I met with a lady in Barrie who had just started a new job after being out of work for nine months. During the time she was out of work she had accumulated a lot of credit card debt as she was using them to survive and cover her daily cost of living. It got to the point where there was no more room to use on any of her four credit cards and although she just started a job, her income was not enough to make ends meet.

We met and went over some numbers and she decided to do a consumer proposal as she felt better if she paid back some of what she owed.

The next day I received a frantic call from her saying a creditor had just garnished part of her wages. She was so embarrassed and did not know what to do, or who the creditor was as she said she never received anything in the mail.
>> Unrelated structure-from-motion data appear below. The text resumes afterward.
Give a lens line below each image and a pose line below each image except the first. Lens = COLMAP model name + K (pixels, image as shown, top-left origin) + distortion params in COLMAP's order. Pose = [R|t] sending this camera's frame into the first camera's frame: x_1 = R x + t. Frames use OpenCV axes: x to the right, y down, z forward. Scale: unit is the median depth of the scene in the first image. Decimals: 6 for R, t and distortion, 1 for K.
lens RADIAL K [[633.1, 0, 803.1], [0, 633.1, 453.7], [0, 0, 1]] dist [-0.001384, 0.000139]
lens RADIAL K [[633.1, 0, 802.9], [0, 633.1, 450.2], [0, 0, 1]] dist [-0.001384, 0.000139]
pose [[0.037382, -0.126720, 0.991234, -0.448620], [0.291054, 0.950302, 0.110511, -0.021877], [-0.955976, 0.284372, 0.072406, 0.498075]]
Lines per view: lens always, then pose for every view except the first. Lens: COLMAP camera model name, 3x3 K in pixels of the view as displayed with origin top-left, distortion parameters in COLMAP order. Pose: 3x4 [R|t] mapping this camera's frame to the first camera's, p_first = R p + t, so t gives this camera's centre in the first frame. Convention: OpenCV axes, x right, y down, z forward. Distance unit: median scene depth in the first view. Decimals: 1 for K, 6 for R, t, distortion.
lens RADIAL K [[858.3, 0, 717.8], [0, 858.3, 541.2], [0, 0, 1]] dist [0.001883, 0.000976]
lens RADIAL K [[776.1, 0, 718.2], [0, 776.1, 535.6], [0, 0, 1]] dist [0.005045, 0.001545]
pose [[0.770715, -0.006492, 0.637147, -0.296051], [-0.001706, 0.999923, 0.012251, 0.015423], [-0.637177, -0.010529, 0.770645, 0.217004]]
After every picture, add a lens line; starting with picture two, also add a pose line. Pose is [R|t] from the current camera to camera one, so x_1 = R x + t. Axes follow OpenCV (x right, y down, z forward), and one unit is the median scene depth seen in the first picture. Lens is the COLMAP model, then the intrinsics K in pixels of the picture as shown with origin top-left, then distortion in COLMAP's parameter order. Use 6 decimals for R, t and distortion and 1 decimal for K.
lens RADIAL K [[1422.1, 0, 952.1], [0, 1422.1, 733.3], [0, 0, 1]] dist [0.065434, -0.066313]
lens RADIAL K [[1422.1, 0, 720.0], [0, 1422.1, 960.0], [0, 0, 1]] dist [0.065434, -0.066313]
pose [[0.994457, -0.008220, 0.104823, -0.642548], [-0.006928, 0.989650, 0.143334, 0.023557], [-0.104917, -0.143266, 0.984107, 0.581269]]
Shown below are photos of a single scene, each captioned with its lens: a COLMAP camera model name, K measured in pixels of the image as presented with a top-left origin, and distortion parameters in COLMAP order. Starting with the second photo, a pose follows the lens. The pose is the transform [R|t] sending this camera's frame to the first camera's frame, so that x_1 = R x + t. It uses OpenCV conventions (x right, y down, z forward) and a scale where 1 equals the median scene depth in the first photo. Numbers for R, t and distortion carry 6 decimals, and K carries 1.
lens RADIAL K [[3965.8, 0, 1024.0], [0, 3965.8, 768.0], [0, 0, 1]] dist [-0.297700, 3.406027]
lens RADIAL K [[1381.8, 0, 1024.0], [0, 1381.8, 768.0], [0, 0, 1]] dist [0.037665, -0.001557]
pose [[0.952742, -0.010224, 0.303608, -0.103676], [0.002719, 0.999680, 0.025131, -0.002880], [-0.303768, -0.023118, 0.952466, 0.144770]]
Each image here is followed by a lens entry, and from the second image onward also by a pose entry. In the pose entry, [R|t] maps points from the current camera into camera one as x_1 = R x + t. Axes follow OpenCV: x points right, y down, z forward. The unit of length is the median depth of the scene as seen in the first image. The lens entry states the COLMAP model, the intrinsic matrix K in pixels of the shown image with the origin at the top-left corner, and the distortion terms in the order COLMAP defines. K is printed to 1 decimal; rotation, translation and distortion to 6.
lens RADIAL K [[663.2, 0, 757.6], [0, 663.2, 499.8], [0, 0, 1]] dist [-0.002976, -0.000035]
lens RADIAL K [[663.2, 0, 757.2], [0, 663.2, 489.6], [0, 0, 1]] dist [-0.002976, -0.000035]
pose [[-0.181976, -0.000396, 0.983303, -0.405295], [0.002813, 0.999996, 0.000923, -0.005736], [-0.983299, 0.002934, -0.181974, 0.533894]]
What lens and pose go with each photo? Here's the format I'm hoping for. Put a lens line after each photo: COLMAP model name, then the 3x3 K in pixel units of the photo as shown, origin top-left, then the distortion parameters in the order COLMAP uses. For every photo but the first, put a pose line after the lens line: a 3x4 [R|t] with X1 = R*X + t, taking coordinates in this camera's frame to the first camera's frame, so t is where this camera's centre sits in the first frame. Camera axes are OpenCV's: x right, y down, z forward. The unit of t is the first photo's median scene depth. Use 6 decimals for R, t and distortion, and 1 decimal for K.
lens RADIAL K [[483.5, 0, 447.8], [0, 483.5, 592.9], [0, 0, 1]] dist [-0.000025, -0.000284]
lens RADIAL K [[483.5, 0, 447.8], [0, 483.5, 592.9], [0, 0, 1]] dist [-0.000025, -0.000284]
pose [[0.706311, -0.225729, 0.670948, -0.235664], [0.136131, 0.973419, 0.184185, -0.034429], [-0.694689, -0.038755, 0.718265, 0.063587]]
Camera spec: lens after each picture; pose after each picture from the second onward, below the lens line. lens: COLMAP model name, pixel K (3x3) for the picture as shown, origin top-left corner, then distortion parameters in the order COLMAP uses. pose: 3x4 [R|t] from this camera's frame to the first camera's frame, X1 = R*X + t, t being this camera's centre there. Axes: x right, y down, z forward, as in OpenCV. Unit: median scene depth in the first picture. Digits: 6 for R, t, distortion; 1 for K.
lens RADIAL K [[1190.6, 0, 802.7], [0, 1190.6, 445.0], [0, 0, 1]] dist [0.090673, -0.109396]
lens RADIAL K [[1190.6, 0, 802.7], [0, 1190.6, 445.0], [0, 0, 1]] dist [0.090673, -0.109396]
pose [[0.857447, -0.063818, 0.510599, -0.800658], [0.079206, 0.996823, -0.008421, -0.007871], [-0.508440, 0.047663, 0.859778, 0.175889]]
I advise her to get a copy of the garnishment from her payroll administer and send it to me right away.

It turns out it was a creditor she owed from a long time ago, a line of credit, and when they discovered she was working they collected on the debt and garnished her wages. I called the debtor to discuss this old debt and the wage garnishment and advise her the sooner she could come in to sign her proposal, the sooner the garnishment would be stopped.

The debtor was shocked as she assumed the garnishment would stay until she paid her proposal off in full. I advised her that the garnishment would be stopped or ‘stayed’ after her proposal was filed. The woman was relieved and most grateful for our service. I also informed her that should she not fulfill her proposal, meaning the regular monthly payments, and her proposal annulled, the garnishment would be enforceable again and restart.

By doing the proposal and lifting the garnishment, the debtor now had some breathing room and was able to make her payments and still have money for her daily cost of living.